*Directive*
Do the following statements agree with the Kafka-to-Elasticsearch post below? Answer yes or no for each, quoting the words from the post that decide it. (a) The failed task ran on executor 256. (b) The configuration sets the Elasticsearch port to 9300. (c) The stream's output mode is append.

I am using spark streaming to dump data from Kafka to ES and I got the following errors.
org.apache.spark.sql.streaming.StreamingQueryException: Job aborted due to stage failure: Task 6 in stage 4888.0 failed 4 times, most recent failure: Lost task 6.3 in stage 4888.0 (TID 58565, 10.139.64.27, executor 256): org.apache.spark.util.TaskCompletionListenerException: org.elasticsearch.hadoop.rest.EsHadoopRemoteException: circuit_breaking_exception: [parent] Data too large, data for [<http_request>] would be [6104859024/5.6gb], which is larger than the limit of [6103767449/5.6gb], real usage: [6104859024/5.6gb], new bytes reserved: [0/0b]
Could someone suggest how I can adjust some parameters to avoid this?
Here is my es configurations to write to ES.
val esURL = "xxxx"
serviceLogDfForES.writeStream
.outputMode("append")
.format("org.elasticsearch.spark.sql")
.option("es.nodes.wan.only","true")
.option("es.port","9200")
.option("es.net.http.auth.user", "xxx")
.option("es.net.http.auth.pass", "xxx")
.option("checkpointLocation", "/mnt/xxxx/_checkpoint1")
.option("es.net.ssl","true")
.option("es.net.ssl.cert.allow.self.signed", "true")
.option("es.mapping.date.rich", "true")
.option("es.nodes", esURL)
.option("es.resource.write", "service-log-{date}")
.start().awaitTermination()

*Recorded information*
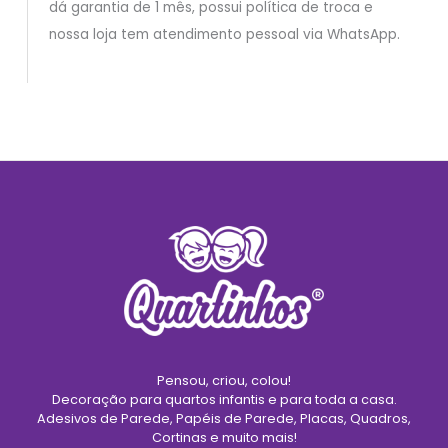
dá garantia de 1 mês, possui política de troca e
nossa loja tem atendimento pessoal via WhatsApp.
Pensou, criou, colou!
Decoração para quartos infantis e para toda a casa.
Adesivos de Parede, Papéis de Parede, Placas, Quadros,
Cortinas e muito mais!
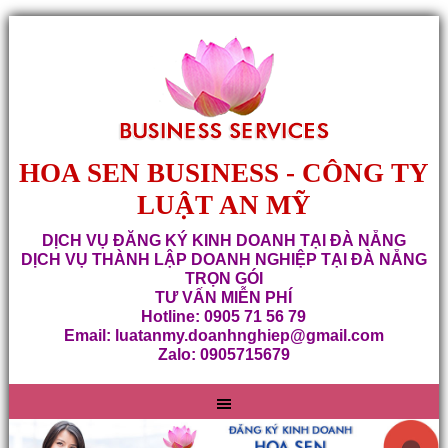
HOA SEN BUSINESS - CÔNG TY
LUẬT AN MỸ
DỊCH VỤ ĐĂNG KÝ KINH DOANH TẠI ĐÀ NẴNG
DỊCH VỤ THÀNH LẬP DOANH NGHIỆP TẠI ĐÀ NẴNG
TRỌN GÓI
TƯ VẤN MIỄN PHÍ
Hotline: 0905 71 56 79
Email: luatanmy.doanhnghiep@gmail.com
Zalo: 0905715679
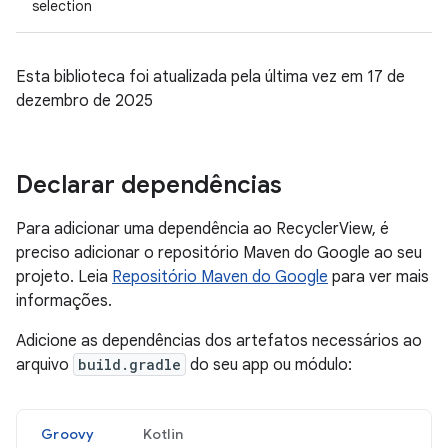
selection
Esta biblioteca foi atualizada pela última vez em 17 de
dezembro de 2025
Declarar dependências
Para adicionar uma dependência ao RecyclerView, é
preciso adicionar o repositório Maven do Google ao seu
projeto. Leia
Repositório Maven do Google
para ver mais
informações.
Adicione as dependências dos artefatos necessários ao
arquivo
build.gradle
do seu app ou módulo:
Groovy
Kotlin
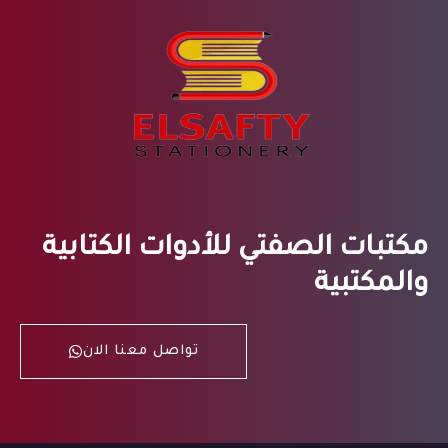
مكتبات الصفتي للأدوات الكتابية
والمكتبية
تواصل معنا الان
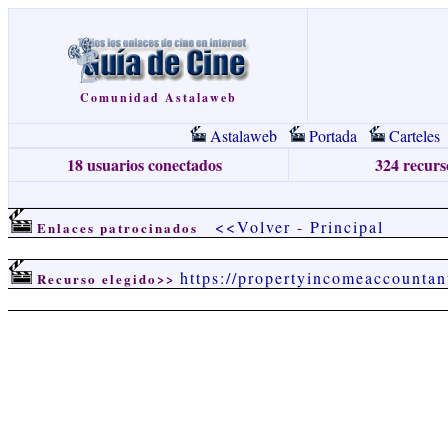
Comunidad Astalaweb
Astalaweb
Portada
Carteles
18 usuarios conectados
324 recurso
<<Volver
-
Principal
Enlaces patrocinados
https://propertyincomeaccountan
Recurso elegido>>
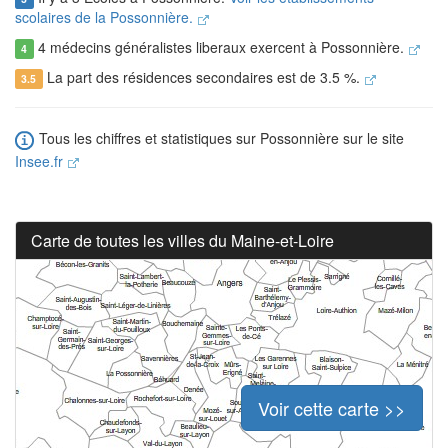
scolaires de la Possonnière.
4 médecins généralistes liberaux exercent à Possonnière.
4
La part des résidences secondaires est de 3.5 %.
3.5
Tous les chiffres et statistiques sur Possonnière sur le site
Insee.fr
Carte de toutes les villes du Maine-et-Loire
Voir cette carte >>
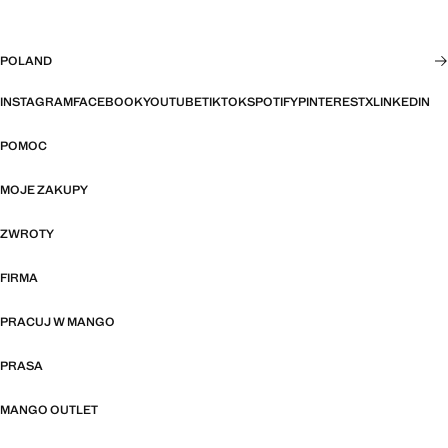
POLAND
INSTAGRAM
FACEBOOK
YOUTUBE
TIKTOK
SPOTIFY
PINTEREST
X
LINKEDIN
POMOC
MOJE ZAKUPY
ZWROTY
FIRMA
PRACUJ W MANGO
PRASA
MANGO OUTLET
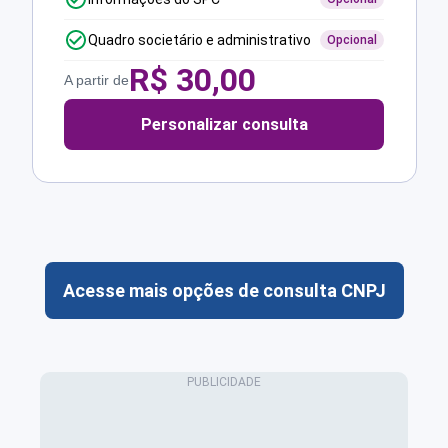
Quadro societário e administrativo
Opcional
R$
30,00
A partir de
Personalizar consulta
Acesse mais opções de consulta CNPJ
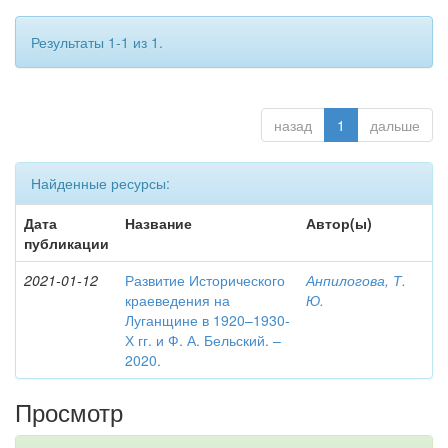
Результаты 1-1 из 1.
назад
1
дальше
Найденные ресурсы:
Дата
Название
Автор(ы)
публикации
2021-01-12
Развитие Исторического
Анпилогова, Т.
краеведения на
Ю.
Луганщине в 1920–1930-
Х гг. и Ф. А. Бельский. –
2020.
Просмотр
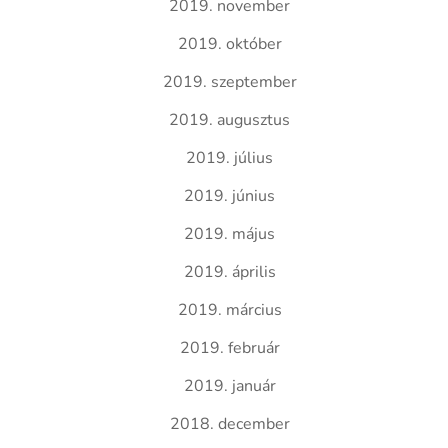
2019. november
2019. október
2019. szeptember
2019. augusztus
2019. július
2019. június
2019. május
2019. április
2019. március
2019. február
2019. január
2018. december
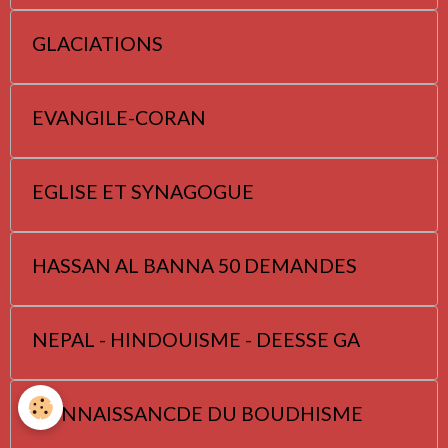
GLACIATIONS
EVANGILE-CORAN
EGLISE ET SYNAGOGUE
HASSAN AL BANNA 50 DEMANDES
NEPAL - HINDOUISME - DEESSE GA
CONNAISSANCDE DU BOUDHISME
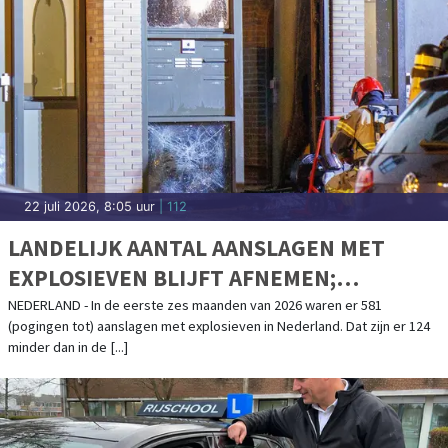
22 juli 2026, 8:05 uur
| 112
LANDELIJK AANTAL AANSLAGEN MET
EXPLOSIEVEN BLIJFT AFNEMEN;
AANSLAGENPROBLEMATIEK BLIJFT
NEDERLAND - In de eerste zes maanden van 2026 waren er 581
(pogingen tot) aanslagen met explosieven in Nederland. Dat zijn er 124
ERNSTIG
minder dan in de [...]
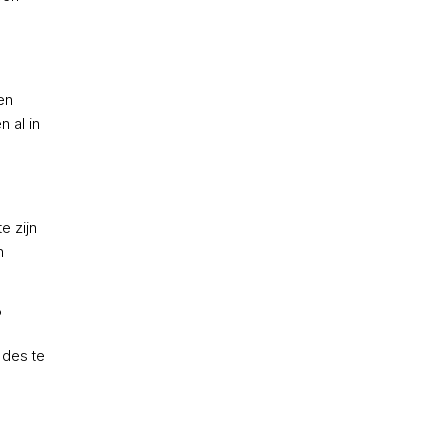
en
 al in
e zijn
n
?
 des te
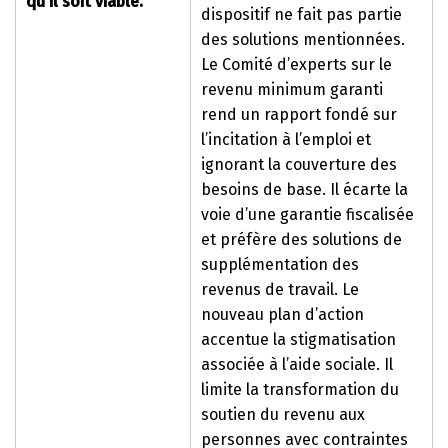
qu’il soit viable.
dispositif ne fait pas partie
des solutions mentionnées.
Le Comité d’experts sur le
revenu minimum garanti
rend un rapport fondé sur
l’incitation à l’emploi et
ignorant la couverture des
besoins de base. Il écarte la
voie d’une garantie fiscalisée
et préfère des solutions de
supplémentation des
revenus de travail. Le
nouveau plan d’action
accentue la stigmatisation
associée à l’aide sociale. Il
limite la transformation du
soutien du revenu aux
personnes avec contraintes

*Output of the task*
(a) Yes: "executor 256"
(b) No: .option("es.port","9200")
(c) Yes: .outputMode("append")